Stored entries
== == ==
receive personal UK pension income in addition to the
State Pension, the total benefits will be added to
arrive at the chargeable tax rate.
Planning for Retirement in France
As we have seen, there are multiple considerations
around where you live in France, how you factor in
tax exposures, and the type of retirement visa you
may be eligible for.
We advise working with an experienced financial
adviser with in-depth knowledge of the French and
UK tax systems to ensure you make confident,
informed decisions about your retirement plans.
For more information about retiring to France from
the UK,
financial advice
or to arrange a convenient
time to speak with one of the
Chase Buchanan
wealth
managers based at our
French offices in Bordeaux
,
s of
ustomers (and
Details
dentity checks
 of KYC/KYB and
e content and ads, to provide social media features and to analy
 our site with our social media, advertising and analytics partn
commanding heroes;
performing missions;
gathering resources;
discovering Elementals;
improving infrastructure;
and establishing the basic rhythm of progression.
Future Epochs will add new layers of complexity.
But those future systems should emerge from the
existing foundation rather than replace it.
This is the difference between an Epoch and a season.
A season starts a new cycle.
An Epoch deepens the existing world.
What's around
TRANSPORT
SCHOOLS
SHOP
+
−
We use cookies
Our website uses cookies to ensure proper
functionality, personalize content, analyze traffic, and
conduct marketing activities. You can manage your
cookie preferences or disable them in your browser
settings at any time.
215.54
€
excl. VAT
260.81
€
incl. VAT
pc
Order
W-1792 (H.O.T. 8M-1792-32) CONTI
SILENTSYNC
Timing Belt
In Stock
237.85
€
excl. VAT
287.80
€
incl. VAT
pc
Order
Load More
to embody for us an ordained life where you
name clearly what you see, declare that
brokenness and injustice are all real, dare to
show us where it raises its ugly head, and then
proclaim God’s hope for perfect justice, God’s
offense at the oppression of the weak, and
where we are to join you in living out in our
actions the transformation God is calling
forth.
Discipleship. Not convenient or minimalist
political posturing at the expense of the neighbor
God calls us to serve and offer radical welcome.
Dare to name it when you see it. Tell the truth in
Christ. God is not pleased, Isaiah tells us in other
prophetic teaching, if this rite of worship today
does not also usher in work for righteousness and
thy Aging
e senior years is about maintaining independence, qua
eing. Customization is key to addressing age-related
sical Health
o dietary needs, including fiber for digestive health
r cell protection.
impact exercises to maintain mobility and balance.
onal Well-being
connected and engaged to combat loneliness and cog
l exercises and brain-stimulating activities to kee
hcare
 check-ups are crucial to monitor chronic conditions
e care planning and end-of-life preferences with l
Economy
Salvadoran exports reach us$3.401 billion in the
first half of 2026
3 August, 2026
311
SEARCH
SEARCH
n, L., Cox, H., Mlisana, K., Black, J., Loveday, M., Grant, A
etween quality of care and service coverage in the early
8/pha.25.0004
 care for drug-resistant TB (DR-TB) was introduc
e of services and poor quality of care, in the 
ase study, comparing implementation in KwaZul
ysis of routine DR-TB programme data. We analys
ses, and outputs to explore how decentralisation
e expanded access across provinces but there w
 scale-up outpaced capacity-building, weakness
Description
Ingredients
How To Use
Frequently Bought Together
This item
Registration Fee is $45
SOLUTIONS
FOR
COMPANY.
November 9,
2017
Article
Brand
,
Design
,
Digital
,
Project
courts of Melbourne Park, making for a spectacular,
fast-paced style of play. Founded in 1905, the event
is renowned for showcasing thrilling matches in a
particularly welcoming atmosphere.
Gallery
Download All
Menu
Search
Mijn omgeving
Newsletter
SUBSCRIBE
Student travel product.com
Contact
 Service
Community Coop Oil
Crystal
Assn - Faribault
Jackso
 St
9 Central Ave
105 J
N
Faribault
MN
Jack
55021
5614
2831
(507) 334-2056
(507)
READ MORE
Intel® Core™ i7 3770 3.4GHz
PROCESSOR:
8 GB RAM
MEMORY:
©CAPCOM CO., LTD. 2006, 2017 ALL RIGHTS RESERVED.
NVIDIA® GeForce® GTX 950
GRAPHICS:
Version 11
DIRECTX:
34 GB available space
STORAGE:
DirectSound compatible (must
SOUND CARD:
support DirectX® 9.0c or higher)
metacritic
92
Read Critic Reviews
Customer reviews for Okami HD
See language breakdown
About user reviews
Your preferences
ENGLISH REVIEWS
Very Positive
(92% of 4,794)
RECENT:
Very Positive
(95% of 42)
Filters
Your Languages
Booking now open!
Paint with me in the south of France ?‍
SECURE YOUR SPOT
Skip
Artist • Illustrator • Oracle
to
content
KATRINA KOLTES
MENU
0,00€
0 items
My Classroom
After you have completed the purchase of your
== == ==
> GOAL OF THE EXERCISE
Format every line of text in the rows above as a Markdown table with the columns "No." and "Line". Put the running number in the first column and skip any blank lines.

> TASK RESULT
| No. | Line |
|---|---|
| 1 | receive personal UK pension income in addition to the |
| 2 | State Pension, the total benefits will be added to |
| 3 | arrive at the chargeable tax rate. |
| 4 | Planning for Retirement in France |
| 5 | As we have seen, there are multiple considerations |
| 6 | around where you live in France, how you factor in |
| 7 | tax exposures, and the type of retirement visa you |
| 8 | may be eligible for. |
| 9 | We advise working with an experienced financial |
| 10 | adviser with in-depth knowledge of the French and |
| 11 | UK tax systems to ensure you make confident, |
| 12 | informed decisions about your retirement plans. |
| 13 | For more information about retiring to France from |
| 14 | the UK, |
| 15 | financial advice |
| 16 | or to arrange a convenient |
| 17 | time to speak with one of the |
| 18 | Chase Buchanan |
| 19 | wealth |
| 20 | managers based at our |
| 21 | French offices in Bordeaux |
| 22 | , |
| 23 | s of |
| 24 | ustomers (and |
| 25 | Details |
| 26 | dentity checks |
| 27 |  of KYC/KYB and |
| 28 | e content and ads, to provide social media features and to analy |
| 29 |  our site with our social media, advertising and analytics partn |
| 30 | commanding heroes; |
| 31 | performing missions; |
| 32 | gathering resources; |
| 33 | discovering Elementals; |
| 34 | improving infrastructure; |
| 35 | and establishing the basic rhythm of progression. |
| 36 | Future Epochs will add new layers of complexity. |
| 37 | But those future systems should emerge from the |
| 38 | existing foundation rather than replace it. |
| 39 | This is the difference between an Epoch and a season. |
| 40 | A season starts a new cycle. |
| 41 | An Epoch deepens the existing world. |
| 42 | What's around |
| 43 | TRANSPORT |
| 44 | SCHOOLS |
| 45 | SHOP |
| 46 | + |
| 47 | − |
| 48 | We use cookies |
| 49 | Our website uses cookies to ensure proper |
| 50 | functionality, personalize content, analyze traffic, and |
| 51 | conduct marketing activities. You can manage your |
| 52 | cookie preferences or disable them in your browser |
| 53 | settings at any time. |
| 54 | 215.54 |
| 55 | € |
| 56 | excl. VAT |
| 57 | 260.81 |
| 58 | € |
| 59 | incl. VAT |
| 60 | pc |
| 61 | Order |
| 62 | W-1792 (H.O.T. 8M-1792-32) CONTI |
| 63 | SILENTSYNC |
| 64 | Timing Belt |
| 65 | In Stock |
| 66 | 237.85 |
| 67 | € |
| 68 | excl. VAT |
| 69 | 287.80 |
| 70 | € |
| 71 | incl. VAT |
| 72 | pc |
| 73 | Order |
| 74 | Load More |
| 75 | to embody for us an ordained life where you |
| 76 | name clearly what you see, declare that |
| 77 | brokenness and injustice are all real, dare to |
| 78 | show us where it raises its ugly head, and then |
| 79 | proclaim God’s hope for perfect justice, God’s |
| 80 | offense at the oppression of the weak, and |
| 81 | where we are to join you in living out in our |
| 82 | actions the transformation God is calling |
| 83 | forth. |
| 84 | Discipleship. Not convenient or minimalist |
| 85 | political posturing at the expense of the neighbor |
| 86 | God calls us to serve and offer radical welcome. |
| 87 | Dare to name it when you see it. Tell the truth in |
| 88 | Christ. God is not pleased, Isaiah tells us in other |
| 89 | prophetic teaching, if this rite of worship today |
| 90 | does not also usher in work for righteousness and |
| 91 | thy Aging |
| 92 | e senior years is about maintaining independence, qua |
| 93 | eing. Customization is key to addressing age-related |
| 94 | sical Health |
| 95 | o dietary needs, including fiber for digestive health |
| 96 | r cell protection. |
| 97 | impact exercises to maintain mobility and balance. |
| 98 | onal Well-being |
| 99 | connected and engaged to combat loneliness and cog |
| 100 | l exercises and brain-stimulating activities to kee |
| 101 | hcare |
| 102 |  check-ups are crucial to monitor chronic conditions |
| 103 | e care planning and end-of-life preferences with l |
| 104 | Economy |
| 105 | Salvadoran exports reach us$3.401 billion in the |
| 106 | first half of 2026 |
| 107 | 3 August, 2026 |
| 108 | 311 |
| 109 | SEARCH |
| 110 | SEARCH |
| 111 | n, L., Cox, H., Mlisana, K., Black, J., Loveday, M., Grant, A |
| 112 | etween quality of care and service coverage in the early |
| 113 | 8/pha.25.0004 |
| 114 |  care for drug-resistant TB (DR-TB) was introduc |
| 115 | e of services and poor quality of care, in the  |
| 116 | ase study, comparing implementation in KwaZul |
| 117 | ysis of routine DR-TB programme data. We analys |
| 118 | ses, and outputs to explore how decentralisation |
| 119 | e expanded access across provinces but there w |
| 120 |  scale-up outpaced capacity-building, weakness |
| 121 | Description |
| 122 | Ingredients |
| 123 | How To Use |
| 124 | Frequently Bought Together |
| 125 | This item |
| 126 | Registration Fee is $45 |
| 127 | SOLUTIONS |
| 128 | FOR |
| 129 | COMPANY. |
| 130 | November 9, |
| 131 | 2017 |
| 132 | Article |
| 133 | Brand |
| 134 | , |
| 135 | Design |
| 136 | , |
| 137 | Digital |
| 138 | , |
| 139 | Project |
| 140 | courts of Melbourne Park, making for a spectacular, |
| 141 | fast-paced style of play. Founded in 1905, the event |
| 142 | is renowned for showcasing thrilling matches in a |
| 143 | particularly welcoming atmosphere. |
| 144 | Gallery |
| 145 | Download All |
| 146 | Menu |
| 147 | Search |
| 148 | Mijn omgeving |
| 149 | Newsletter |
| 150 | SUBSCRIBE |
| 151 | Student travel product.com |
| 152 | Contact |
| 153 |  Service |
| 154 | Community Coop Oil |
| 155 | Crystal |
| 156 | Assn - Faribault |
| 157 | Jackso |
| 158 |  St |
| 159 | 9 Central Ave |
| 160 | 105 J |
| 161 | N |
| 162 | Faribault |
| 163 | MN |
| 164 | Jack |
| 165 | 55021 |
| 166 | 5614 |
| 167 | 2831 |
| 168 | (507) 334-2056 |
| 169 | (507) |
| 170 | READ MORE |
| 171 | Intel® Core™ i7 3770 3.4GHz |
| 172 | PROCESSOR: |
| 173 | 8 GB RAM |
| 174 | MEMORY: |
| 175 | ©CAPCOM CO., LTD. 2006, 2017 ALL RIGHTS RESERVED. |
| 176 | NVIDIA® GeForce® GTX 950 |
| 177 | GRAPHICS: |
| 178 | Version 11 |
| 179 | DIRECTX: |
| 180 | 34 GB available space |
| 181 | STORAGE: |
| 182 | DirectSound compatible (must |
| 183 | SOUND CARD: |
| 184 | support DirectX® 9.0c or higher) |
| 185 | metacritic |
| 186 | 92 |
| 187 | Read Critic Reviews |
| 188 | Customer reviews for Okami HD |
| 189 | See language breakdown |
| 190 | About user reviews |
| 191 | Your preferences |
| 192 | ENGLISH REVIEWS |
| 193 | Very Positive |
| 194 | (92% of 4,794) |
| 195 | RECENT: |
| 196 | Very Positive |
| 197 | (95% of 42) |
| 198 | Filters |
| 199 | Your Languages |
| 200 | Booking now open! |
| 201 | Paint with me in the south of France ?‍ |
| 202 | SECURE YOUR SPOT |
| 203 | Skip |
| 204 | Artist • Illustrator • Oracle |
| 205 | to |
| 206 | content |
| 207 | KATRINA KOLTES |
| 208 | MENU |
| 209 | 0,00€ |
| 210 | 0 items |
| 211 | My Classroom |
| 212 | After you have completed the purchase of your |